Examples of Public Engagement with Science related to Biological Anthropology
What does public engagement with science look like? Here are some examples of how biological anthropologists and scientists in related fields are engaging with the public, drawing on some of the best practices outlined above. Please note that while these programs and activities are provided as examples of public engagement from within the field, the views and ideas expressed by the creators and participants do not necessarily reflect those of the AABA Education committee or AABA as a whole.
- The American Association of Biological Anthropologists has a YouTube channel which includes a playlist from from the IDEAS (Increasing Diversity in Evolutionary Anthropological Sciences) workshop about what biological anthropologists study and a playlist called “Diversity Matters”.

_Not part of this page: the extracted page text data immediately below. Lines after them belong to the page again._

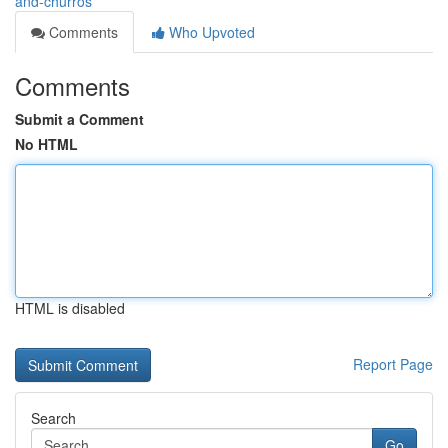
and-churros
Comments
Who Upvoted
Comments
Submit a Comment
No HTML
HTML is disabled
Report Page
Search
Go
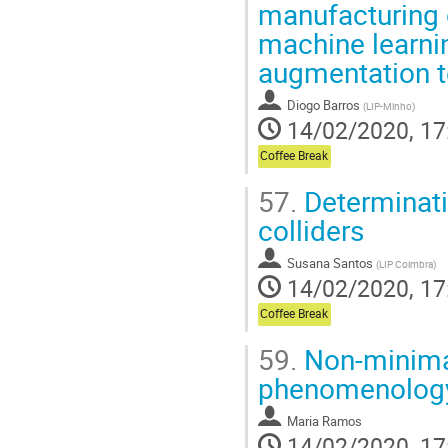
manufacturing
machine learni
augmentation t
Diogo Barros
(
LIP-Minho
)
14/02/2020, 17
Coffee Break
57.
Determinati
colliders
Susana Santos
(
LIP Coimbra
)
14/02/2020, 17
Coffee Break
59.
Non-minima
phenomenolog
Maria Ramos
14/02/2020, 17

- The shared twitter account @Primatweeps uses images, short video clips, and other media to engage with the public about primates and primatology with hashtags like #PrimatePlaytime and #PrimateTrivia
- The Smithsonian Institution National Museum of Natural History hosts a traveling exhibit centered on the question, “What Does It Mean to Be Human?” that has been hosted at 19 public libraries and two seminaries across the continental U.S. as of 2021. The exhibit is paired with public events, educator workshops, and other programming at each host institution.
- Ruby’s Lab Manual, curated by Dr. Cara Ocobock, a collection of experiments for elementary school age children based on common household materials to illustrate general and specific science principles, including information on scientists using similar science principles in their work.

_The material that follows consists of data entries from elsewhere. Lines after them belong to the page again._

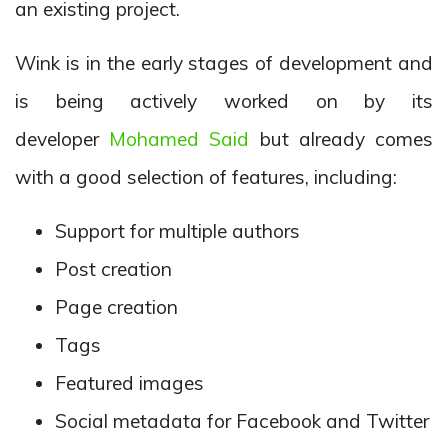
an existing project.
Wink is in the early stages of development and
is being actively worked on by its
developer
Mohamed Said
but already comes
with a good selection of features, including:
Support for multiple authors
Post creation
Page creation
Tags
Featured images
Social metadata for Facebook and Twitter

- March Mammal Madness, a tournament of *simulated* encounters among animals, was founded by Dr. Katie Hinde and created annually with biological anthropologists Kristi Lewton, Marc Kissel, Lara Durgavich, Alejandra Nuñez-de la Mora, Anne Stone, Eduardo Amorim, Fernando Villanea, and many other biologists, conservationists, artists, and librarians for over half a million players.
- Dr. Tina Lasisi hosts a TikTok channel focused on biological anthropology topics such as race, ethnicity, and the history of science in short, relatable videos.

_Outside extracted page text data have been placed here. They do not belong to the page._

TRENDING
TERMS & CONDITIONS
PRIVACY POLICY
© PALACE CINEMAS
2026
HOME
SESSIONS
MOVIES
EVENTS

- Myeashea Alexander writes a blog, The Rockstar Anthropologist, discussing various aspects of biological anthropology in practice, and commentary on science and society intersections. In 2022 she launched a YouTube video series, “Science and…” where she chats with scientists and STEM experts about their lives and expertise beyond the lab, classrooms, and field.
- On-Call Scientists, a project of the Scientific Responsibility, Human Rights, and the Law (SRHRL) program of AAAS, connects scientists, engineers, and health professionals interested in volunteering their skills and knowledge with human rights organizations that are in need of technical expertise.
- The Personal Genomics Education Project (pgEd), founded by Dr. Ting Wu, has a mission to increase awareness and conversation about the benefits and ethical, legal, and social implications of personal genetics.
- The Summer internship for INdigenous peoples in Genomics (SING Consortium) provides opportunities for tribal and community college students, undergraduate and graduate students, and postdocs, as well as Indigenous community members, elders, and tribal leaders, to learn and share about genetics and genomics research.
- SciComm Lunch-and-Learn, a monthly online event from Duke Science & Society in which interesting, novel aspects of science communication are explored in an informal setting. These are not lectures, but rather discussions with invited presenters who are doing interesting work, asking important research questions, or pushing boundaries in some realm of science communication. Presentations have included several members of the AABA Education committee and scholars from biological anthropology and related fields.
- Science Forward, a YouTube Channel by the Howard Hughes Medical Institute (HHMI) which believes in the power of individuals to advance science through research and science education, making discoveries that benefit humanity.
- National Geographic Explorers, exceptional individuals in their fields who receive funding and support from the National Geographic Society to illuminate and protect our world through their work in science, exploration, education, and storytelling.